I had a relatively small bail on my bike that resulted in a multi-year recovery from post-concussion syndrome. I wasn’t able to work or do much related to sports in that time. I have finally gotten my fitness, energy, and endurance back, and I’m able to work long hours; long enough to get the job done, so to speak. It’s been a really long process of victories and setbacks.

I have a different approach to risk now. I’m not as fast a skier or mountain biker as I used to be. It’s kind of built into my psyche that I don’t take the same kinds of risks. It’s not worth it for me.

I spent a bunch of time listening to radio during my recovery and became more interested in sound design. That’s a greater part of my workflow now. The tone at times is a little more documentary-like, but my goal is to make the films as immersive and engaging as possible.

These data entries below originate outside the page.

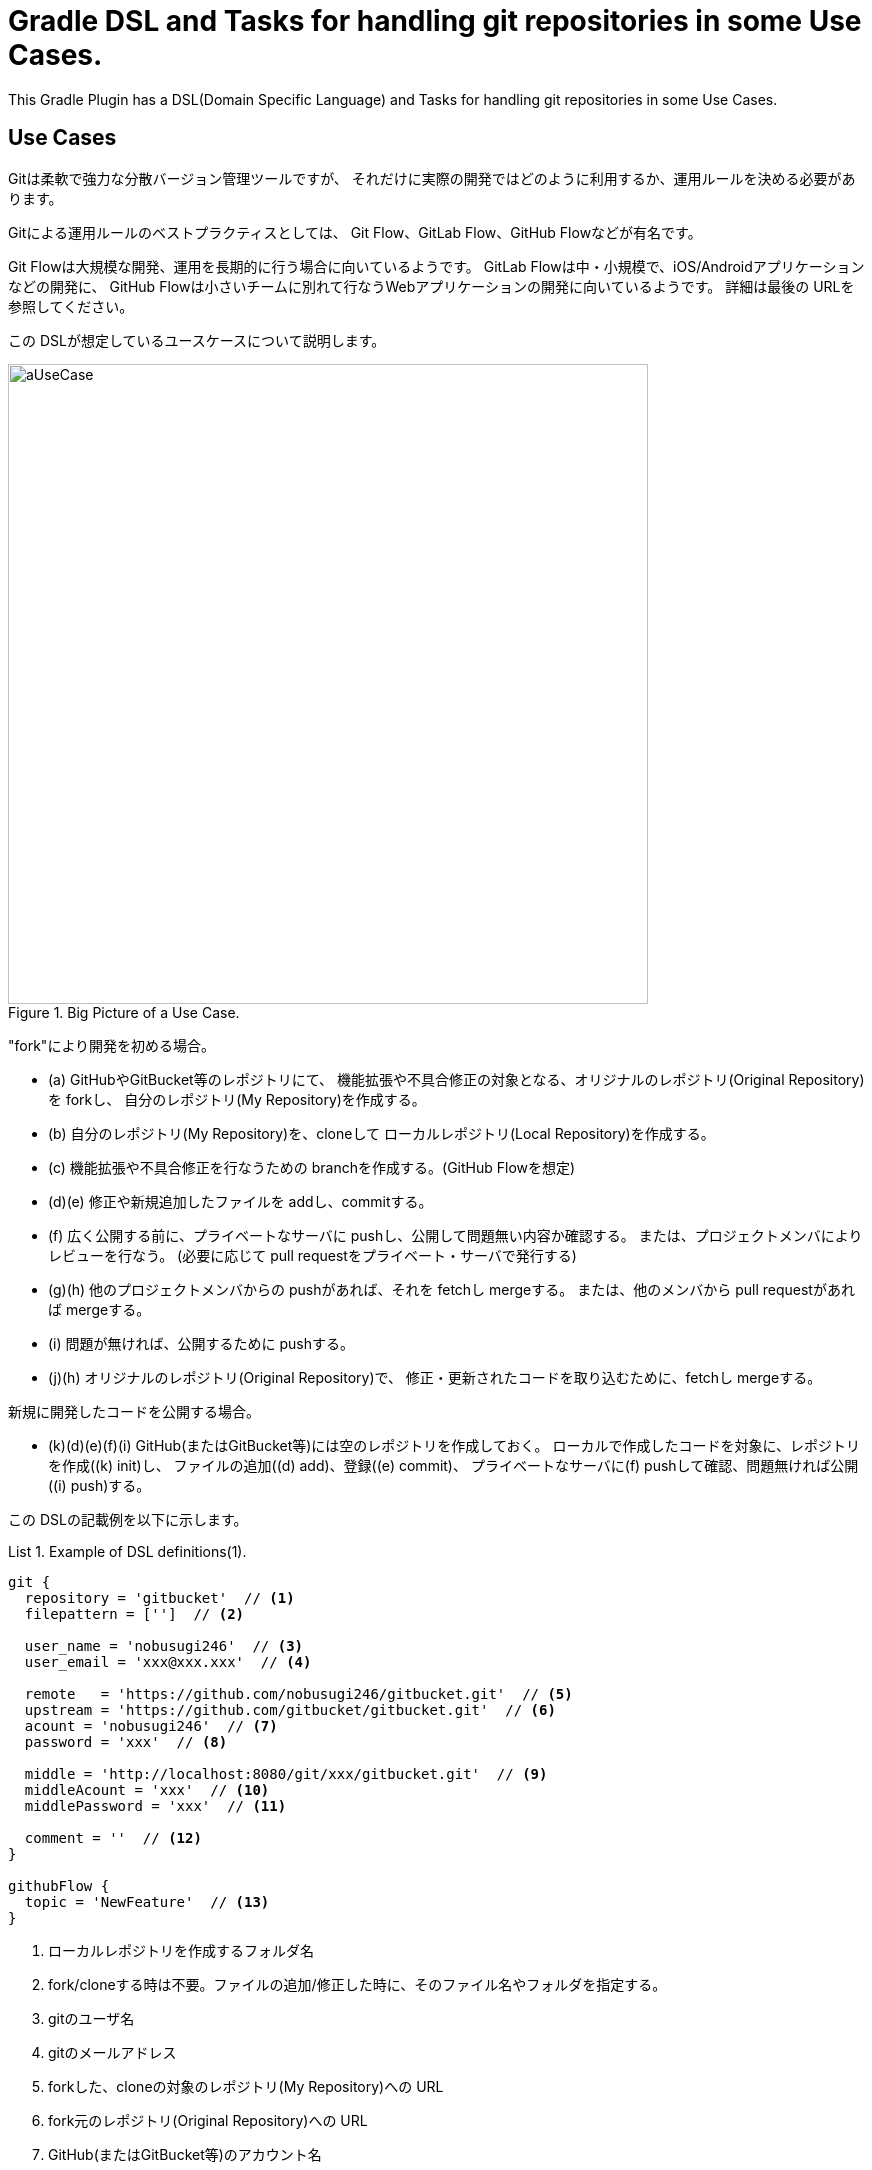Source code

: = Gradle DSL and Tasks for handling git repositories in some Use Cases.
:example-caption: List

This Gradle Plugin has a DSL(Domain Specific Language) and Tasks for
handling git repositories in some Use Cases.


== Use Cases

Gitは柔軟で強力な分散バージョン管理ツールですが、
それだけに実際の開発ではどのように利用するか、運用ルールを決める必要があります。

Gitによる運用ルールのベストプラクティスとしては、
Git Flow、GitLab Flow、GitHub Flowなどが有名です。

Git Flowは大規模な開発、運用を長期的に行う場合に向いているようです。
GitLab Flowは中・小規模で、iOS/Androidアプリケーションなどの開発に、
GitHub Flowは小さいチームに別れて行なうWebアプリケーションの開発に向いているようです。
詳細は最後の URLを参照してください。

この DSLが想定しているユースケースについて説明します。

.Big Picture of a Use Case.
image::https://raw.githubusercontent.com/nobusugi246/gradle-jgit-plugin/master/readme_images/aUseCase.png[width=640]

"fork"により開発を初める場合。

* (a) GitHubやGitBucket等のレポジトリにて、
  機能拡張や不具合修正の対象となる、オリジナルのレポジトリ(Original Repository)を forkし、
  自分のレポジトリ(My Repository)を作成する。
* (b) 自分のレポジトリ(My Repository)を、cloneして
  ローカルレポジトリ(Local Repository)を作成する。
* (c) 機能拡張や不具合修正を行なうための branchを作成する。(GitHub Flowを想定)
* (d)(e) 修正や新規追加したファイルを addし、commitする。
* (f) 広く公開する前に、プライベートなサーバに pushし、公開して問題無い内容か確認する。
  または、プロジェクトメンバによりレビューを行なう。
  (必要に応じて pull requestをプライベート・サーバで発行する)
* (g)(h) 他のプロジェクトメンバからの pushがあれば、それを fetchし mergeする。
  または、他のメンバから pull requestがあれば mergeする。
* (i) 問題が無ければ、公開するために pushする。
* (j)(h) オリジナルのレポジトリ(Original Repository)で、
  修正・更新されたコードを取り込むために、fetchし mergeする。

新規に開発したコードを公開する場合。

* (k)(d)(e)(f)(i) GitHub(またはGitBucket等)には空のレポジトリを作成しておく。
  ローカルで作成したコードを対象に、レポジトリを作成((k) init)し、
  ファイルの追加((d) add)、登録((e) commit)、
  プライベートなサーバに(f) pushして確認、問題無ければ公開((i) push)する。

この DSLの記載例を以下に示します。

[source, groovy]
.Example of DSL definitions(1).
====
----
git {
  repository = 'gitbucket'  // <1>
  filepattern = ['']  // <2>

  user_name = 'nobusugi246'  // <3>
  user_email = 'xxx@xxx.xxx'  // <4>

  remote   = 'https://github.com/nobusugi246/gitbucket.git'  // <5>
  upstream = 'https://github.com/gitbucket/gitbucket.git'  // <6>
  acount = 'nobusugi246'  // <7>
  password = 'xxx'  // <8>

  middle = 'http://localhost:8080/git/xxx/gitbucket.git'  // <9>
  middleAcount = 'xxx'  // <10>
  middlePassword = 'xxx'  // <11>

  comment = ''  // <12>
}

githubFlow {
  topic = 'NewFeature'  // <13>
}
----
<1> ローカルレポジトリを作成するフォルダ名
<2> fork/cloneする時は不要。ファイルの追加/修正した時に、そのファイル名やフォルダを指定する。
<3> gitのユーザ名
<4> gitのメールアドレス
<5> forkした、cloneの対象のレポジトリ(My Repository)への URL
<6> fork元のレポジトリ(Original Repository)への URL
<7> GitHub(またはGitBucket等)のアカウント名
<8> GitHub(またはGitBucket等)のパスワード
<9> プライベートな Gitサーバへの URL
<10> プライベートな Gitサーバのアカウント名
<11> プライベートな Gitサーバのパスワード
<12> commitするときのコメント。随時、commit時に記載する。
<13> branchを作成するときの branch名
====

At first, you needs a environment that you can execute gradle or gradlew commands.

タスクの実行は、gradleまたは gradlewコマンドを実行できる環境で、行なってください。

.Clone My Repository from GitHub.
====
----
$ gradle --daemon -b git.gradle clone
----
====


.Push to Private Git Server.
====
----
$ gradle --daemon -b git.gradle middlePush
----
====


.Clone and push to Private Git Server.
====
----
$ gradle --daemon -b git.gradle clone middlePush
----
====



.Sync a fork. (Fetch upstream repository and merge it.)
====
----
$ gradle --daemon -b git.gradle sync
----
====


.Initialize, add, commit, push to GitHub Server.
====
----
$ gradle --daemon -b git.gradle initTP  (abbrev. of "initThenPush")
----
====


.Initialize, add, commit, push to Private Git Server.
====
----
$ gradle --daemon -b git.gradle initG add commit middlePush
----
====


.Add, commit, push to Private Git Server.
====
----
$ gradle --daemon -b git.gradle add commit middlePush
----
====



== License / ライセンス

Apache License Version 2.0


== Acknowledgements / 謝辞

This Gradle Plugin is based on URLs below.


=== About jgit

* https://github.com/centic9/jgit-cookbook
* http://download.eclipse.org/jgit/site/4.1.1.201511131810-r/apidocs/index.html


=== Syncing a fork

* https://help.github.com/articles/syncing-a-fork/


=== Git Flow

* http://danielkummer.github.io/git-flow-cheatsheet/index.html
** http://danielkummer.github.io/git-flow-cheatsheet/index.ja_JP.html

https://www.google.com/search?q=git+flow&ie=utf-8&oe=utf-8


=== GitLab Flow

* http://doc.gitlab.com/ee/workflow/gitlab_flow.html

https://www.google.com/search?q=gitlab+flow&ie=utf-8&oe=utf-8


=== GitHub Flow

* http://scottchacon.com/2011/08/31/github-flow.html
** https://gist.github.com/Gab-km/3705015

https://www.google.com/search?q=github+flow&ie=utf-8&oe=utf-8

How did you have to reinvent yourself since the injury, and what major lifestyle changes have stuck with you?
I kind of had to throw skiing out of my head. It was such a big part of my identity: my passion and my livelihood. I had to basically let that go, because I didn’t know if I would be able to go back to it after being re-injured. I spent a lot of time at home, on the B.C. coast, and eventually I was able to imagine something different. I became very interested in our coastal ecosystem, fly fishing, and the human relationship with Pacific salmon. Now I don’t stress about missing powder days, but when I do have them in the backcountry I really enjoy it.